RECORD EXCERPTS ▸
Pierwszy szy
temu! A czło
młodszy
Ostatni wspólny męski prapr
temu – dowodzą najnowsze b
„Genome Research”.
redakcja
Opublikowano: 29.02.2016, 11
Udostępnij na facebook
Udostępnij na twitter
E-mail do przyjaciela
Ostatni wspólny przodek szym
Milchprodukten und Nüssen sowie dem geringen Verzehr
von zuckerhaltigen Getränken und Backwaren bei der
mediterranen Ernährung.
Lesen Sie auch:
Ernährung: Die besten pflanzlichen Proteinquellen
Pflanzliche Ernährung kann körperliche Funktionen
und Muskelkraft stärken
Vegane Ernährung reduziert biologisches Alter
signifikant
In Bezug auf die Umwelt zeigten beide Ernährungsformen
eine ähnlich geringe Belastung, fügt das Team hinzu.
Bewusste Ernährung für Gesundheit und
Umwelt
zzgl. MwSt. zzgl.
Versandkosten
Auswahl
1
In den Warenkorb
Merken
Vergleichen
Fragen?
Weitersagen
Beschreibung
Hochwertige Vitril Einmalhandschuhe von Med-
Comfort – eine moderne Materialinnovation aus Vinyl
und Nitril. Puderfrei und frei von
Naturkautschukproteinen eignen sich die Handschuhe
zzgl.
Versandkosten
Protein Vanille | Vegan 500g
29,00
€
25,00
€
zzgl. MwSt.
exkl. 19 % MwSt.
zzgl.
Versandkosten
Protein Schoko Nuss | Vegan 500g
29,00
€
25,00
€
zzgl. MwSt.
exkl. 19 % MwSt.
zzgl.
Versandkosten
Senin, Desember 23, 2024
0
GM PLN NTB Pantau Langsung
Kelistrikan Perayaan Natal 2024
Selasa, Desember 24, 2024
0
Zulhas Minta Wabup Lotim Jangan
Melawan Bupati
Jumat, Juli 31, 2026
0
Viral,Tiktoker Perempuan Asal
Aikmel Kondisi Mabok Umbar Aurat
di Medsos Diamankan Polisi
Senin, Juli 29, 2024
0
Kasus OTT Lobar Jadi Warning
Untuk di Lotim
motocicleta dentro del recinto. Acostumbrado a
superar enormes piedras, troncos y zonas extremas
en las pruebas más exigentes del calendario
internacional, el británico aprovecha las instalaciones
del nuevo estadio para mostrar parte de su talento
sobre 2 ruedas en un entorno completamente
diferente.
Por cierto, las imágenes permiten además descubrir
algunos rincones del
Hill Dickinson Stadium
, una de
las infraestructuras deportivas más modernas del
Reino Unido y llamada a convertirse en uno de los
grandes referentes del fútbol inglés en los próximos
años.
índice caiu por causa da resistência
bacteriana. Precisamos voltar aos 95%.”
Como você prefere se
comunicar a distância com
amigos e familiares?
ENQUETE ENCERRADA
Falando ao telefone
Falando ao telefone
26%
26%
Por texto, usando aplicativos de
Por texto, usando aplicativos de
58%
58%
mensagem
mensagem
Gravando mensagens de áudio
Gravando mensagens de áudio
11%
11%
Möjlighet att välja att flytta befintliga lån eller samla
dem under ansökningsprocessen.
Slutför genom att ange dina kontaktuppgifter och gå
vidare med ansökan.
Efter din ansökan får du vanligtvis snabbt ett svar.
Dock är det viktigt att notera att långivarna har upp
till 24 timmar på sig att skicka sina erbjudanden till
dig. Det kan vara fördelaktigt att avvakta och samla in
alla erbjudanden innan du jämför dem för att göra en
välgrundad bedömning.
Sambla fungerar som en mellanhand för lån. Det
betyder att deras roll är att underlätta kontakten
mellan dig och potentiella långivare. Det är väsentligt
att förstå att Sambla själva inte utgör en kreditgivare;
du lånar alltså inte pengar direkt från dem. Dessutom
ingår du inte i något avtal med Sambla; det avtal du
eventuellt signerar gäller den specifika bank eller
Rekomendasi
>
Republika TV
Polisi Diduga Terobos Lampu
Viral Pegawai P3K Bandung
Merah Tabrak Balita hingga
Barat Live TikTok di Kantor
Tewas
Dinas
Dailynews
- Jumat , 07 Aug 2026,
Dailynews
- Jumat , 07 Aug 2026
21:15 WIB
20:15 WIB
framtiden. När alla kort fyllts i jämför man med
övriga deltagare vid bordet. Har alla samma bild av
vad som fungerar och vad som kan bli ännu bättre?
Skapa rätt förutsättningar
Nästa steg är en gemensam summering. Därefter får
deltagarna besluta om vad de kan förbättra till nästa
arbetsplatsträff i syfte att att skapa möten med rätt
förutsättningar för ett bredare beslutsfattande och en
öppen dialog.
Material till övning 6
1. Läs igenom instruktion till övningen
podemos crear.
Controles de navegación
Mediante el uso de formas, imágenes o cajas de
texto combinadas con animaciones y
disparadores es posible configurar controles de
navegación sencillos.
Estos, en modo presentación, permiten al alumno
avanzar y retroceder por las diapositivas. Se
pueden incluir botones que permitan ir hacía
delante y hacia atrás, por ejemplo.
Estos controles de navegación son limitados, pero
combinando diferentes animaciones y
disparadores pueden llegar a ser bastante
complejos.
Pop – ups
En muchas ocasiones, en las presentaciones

THE PROBLEM ▸
Look above for the line with "Protein Vanille | Vegan 500g" and the line with "Kelistrikan Perayaan Natal 2024". Write out those two lines and all the lines between them, exactly, and no others.

ANSWER SECTION ▸
Protein Vanille | Vegan 500g
29,00
€
25,00
€
zzgl. MwSt.
exkl. 19 % MwSt.
zzgl.
Versandkosten
Protein Schoko Nuss | Vegan 500g
29,00
€
25,00
€
zzgl. MwSt.
exkl. 19 % MwSt.
zzgl.
Versandkosten
Senin, Desember 23, 2024
0
GM PLN NTB Pantau Langsung
Kelistrikan Perayaan Natal 2024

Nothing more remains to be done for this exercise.